Current efforts in clinical research focus on the discovery of new treatments that are intended to provide an improvement in efficacy over existing therapies. Trials are under way to determine whether epigenetic modulation of leukemic blasts with use of azacitidine and vorinostat, or azacitidine maintenance therapy after chemotherapy, might be beneficial in older patients with AML. Notably, molecularly targeted therapies are increasing within new drug regimens. For example, investigational agents undergoing development for use in AML include FLT3 inhibitors, polo-like kinase inhibitors, farnesyltransferase inhibitors, HSP90 inhibitors, Mdm2 inhibitors, anti-CD123 and anti-CD47 antibodies, and novel nucleoside analogs.

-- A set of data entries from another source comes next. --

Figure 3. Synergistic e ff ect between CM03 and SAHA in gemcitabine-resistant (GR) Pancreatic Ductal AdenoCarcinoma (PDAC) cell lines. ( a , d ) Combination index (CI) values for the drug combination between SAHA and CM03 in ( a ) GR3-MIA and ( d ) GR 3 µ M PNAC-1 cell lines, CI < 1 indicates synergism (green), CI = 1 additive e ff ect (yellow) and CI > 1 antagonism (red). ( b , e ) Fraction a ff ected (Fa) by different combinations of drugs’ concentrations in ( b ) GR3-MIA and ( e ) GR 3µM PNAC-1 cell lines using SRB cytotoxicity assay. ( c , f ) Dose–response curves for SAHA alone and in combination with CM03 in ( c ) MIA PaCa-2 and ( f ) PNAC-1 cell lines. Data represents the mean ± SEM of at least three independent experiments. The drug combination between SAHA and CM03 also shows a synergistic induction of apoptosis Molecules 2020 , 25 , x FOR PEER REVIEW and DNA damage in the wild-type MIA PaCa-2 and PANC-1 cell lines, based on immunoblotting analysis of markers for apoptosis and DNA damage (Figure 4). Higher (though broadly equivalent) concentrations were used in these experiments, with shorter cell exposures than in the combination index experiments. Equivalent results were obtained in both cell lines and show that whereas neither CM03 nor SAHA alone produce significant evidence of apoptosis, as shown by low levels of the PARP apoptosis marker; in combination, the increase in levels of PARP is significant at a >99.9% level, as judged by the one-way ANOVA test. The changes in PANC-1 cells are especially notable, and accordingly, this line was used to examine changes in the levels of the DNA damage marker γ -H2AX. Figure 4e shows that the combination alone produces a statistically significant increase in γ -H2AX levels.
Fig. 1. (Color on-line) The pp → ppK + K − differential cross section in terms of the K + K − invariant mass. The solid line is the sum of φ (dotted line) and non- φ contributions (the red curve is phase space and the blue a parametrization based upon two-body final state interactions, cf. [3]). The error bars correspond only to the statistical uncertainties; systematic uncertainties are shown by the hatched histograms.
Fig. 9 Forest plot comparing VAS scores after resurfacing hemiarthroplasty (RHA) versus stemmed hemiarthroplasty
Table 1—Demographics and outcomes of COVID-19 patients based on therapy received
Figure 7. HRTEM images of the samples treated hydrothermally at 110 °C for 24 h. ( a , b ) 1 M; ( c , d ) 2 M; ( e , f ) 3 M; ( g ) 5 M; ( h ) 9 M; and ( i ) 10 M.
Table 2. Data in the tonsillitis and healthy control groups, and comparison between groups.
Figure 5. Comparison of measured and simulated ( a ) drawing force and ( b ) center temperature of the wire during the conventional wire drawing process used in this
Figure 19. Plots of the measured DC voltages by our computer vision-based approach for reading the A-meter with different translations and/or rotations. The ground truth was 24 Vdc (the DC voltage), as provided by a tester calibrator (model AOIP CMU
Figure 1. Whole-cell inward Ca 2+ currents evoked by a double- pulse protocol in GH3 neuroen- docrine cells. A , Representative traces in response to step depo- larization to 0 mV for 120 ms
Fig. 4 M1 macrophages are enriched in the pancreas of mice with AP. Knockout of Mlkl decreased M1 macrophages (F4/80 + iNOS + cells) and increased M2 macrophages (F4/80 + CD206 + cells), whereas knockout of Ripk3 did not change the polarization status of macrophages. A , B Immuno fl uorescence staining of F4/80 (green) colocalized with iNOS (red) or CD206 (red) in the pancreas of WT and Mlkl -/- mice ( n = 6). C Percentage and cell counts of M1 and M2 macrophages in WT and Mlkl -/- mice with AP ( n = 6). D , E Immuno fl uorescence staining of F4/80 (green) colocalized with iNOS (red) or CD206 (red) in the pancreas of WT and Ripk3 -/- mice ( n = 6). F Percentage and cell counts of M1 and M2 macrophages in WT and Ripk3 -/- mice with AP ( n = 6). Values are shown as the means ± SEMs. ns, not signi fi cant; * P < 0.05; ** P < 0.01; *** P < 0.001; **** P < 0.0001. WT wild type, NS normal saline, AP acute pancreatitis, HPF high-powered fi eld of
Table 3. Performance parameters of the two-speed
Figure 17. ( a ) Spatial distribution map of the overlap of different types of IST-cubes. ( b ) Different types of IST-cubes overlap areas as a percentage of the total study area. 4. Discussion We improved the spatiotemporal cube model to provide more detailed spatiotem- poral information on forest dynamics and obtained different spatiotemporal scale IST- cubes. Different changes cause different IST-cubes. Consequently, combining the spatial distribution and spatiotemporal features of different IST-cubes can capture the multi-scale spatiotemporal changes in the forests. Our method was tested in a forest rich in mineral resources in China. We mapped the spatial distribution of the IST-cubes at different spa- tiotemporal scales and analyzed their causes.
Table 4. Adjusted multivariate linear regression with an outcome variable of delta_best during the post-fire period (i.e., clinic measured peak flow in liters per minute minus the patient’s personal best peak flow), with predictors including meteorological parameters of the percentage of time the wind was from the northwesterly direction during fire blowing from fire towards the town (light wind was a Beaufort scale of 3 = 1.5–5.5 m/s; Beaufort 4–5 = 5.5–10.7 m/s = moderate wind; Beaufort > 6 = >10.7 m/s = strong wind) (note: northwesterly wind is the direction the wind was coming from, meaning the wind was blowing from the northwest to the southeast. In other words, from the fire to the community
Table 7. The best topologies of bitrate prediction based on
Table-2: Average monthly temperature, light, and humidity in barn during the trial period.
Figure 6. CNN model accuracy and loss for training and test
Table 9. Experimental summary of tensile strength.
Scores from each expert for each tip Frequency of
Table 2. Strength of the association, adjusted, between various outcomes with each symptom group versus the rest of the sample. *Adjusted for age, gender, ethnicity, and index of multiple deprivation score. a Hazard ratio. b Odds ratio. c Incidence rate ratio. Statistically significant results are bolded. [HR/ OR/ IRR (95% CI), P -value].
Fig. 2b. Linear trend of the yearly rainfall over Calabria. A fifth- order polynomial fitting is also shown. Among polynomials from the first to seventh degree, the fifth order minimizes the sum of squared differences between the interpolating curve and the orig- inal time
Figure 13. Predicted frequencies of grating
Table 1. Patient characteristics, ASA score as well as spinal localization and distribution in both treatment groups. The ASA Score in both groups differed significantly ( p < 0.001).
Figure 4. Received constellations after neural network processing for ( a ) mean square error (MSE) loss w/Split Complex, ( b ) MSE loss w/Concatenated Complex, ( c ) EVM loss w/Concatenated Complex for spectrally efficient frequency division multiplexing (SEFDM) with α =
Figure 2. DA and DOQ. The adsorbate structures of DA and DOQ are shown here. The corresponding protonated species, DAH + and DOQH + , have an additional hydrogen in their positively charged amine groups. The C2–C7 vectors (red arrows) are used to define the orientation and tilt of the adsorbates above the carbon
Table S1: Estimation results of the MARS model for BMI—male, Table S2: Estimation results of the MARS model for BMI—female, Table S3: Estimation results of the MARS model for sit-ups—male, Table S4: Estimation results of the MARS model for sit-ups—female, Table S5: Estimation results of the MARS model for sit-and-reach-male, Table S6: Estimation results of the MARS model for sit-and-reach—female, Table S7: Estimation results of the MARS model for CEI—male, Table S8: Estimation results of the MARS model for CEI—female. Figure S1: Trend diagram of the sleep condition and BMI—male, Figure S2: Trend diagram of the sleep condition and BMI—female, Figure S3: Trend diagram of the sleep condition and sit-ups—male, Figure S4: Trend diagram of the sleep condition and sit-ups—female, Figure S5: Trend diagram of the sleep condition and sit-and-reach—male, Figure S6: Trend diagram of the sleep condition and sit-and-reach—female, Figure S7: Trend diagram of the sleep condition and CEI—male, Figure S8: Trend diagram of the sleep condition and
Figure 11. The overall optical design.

Certainly the clinician who consults patients with AML would welcome the addition of azacitidine to the current options for older patients who are not eligible for intensive chemotherapy. Findings from cancer registries suggest that up to 70% of older patients are not offered any treatment other than supportive care.[19] Many patients do not undergo cytogenetic studies and only a minority of older patients enroll in clinical trials.[20] Thus, besides the scientific challenges to be met, we ought to focus on the optimal use of currently available tools to ensure excellent clinical care. As pointed out by William Osler, "The best preparation for tomorrow is to do today's work superbly well."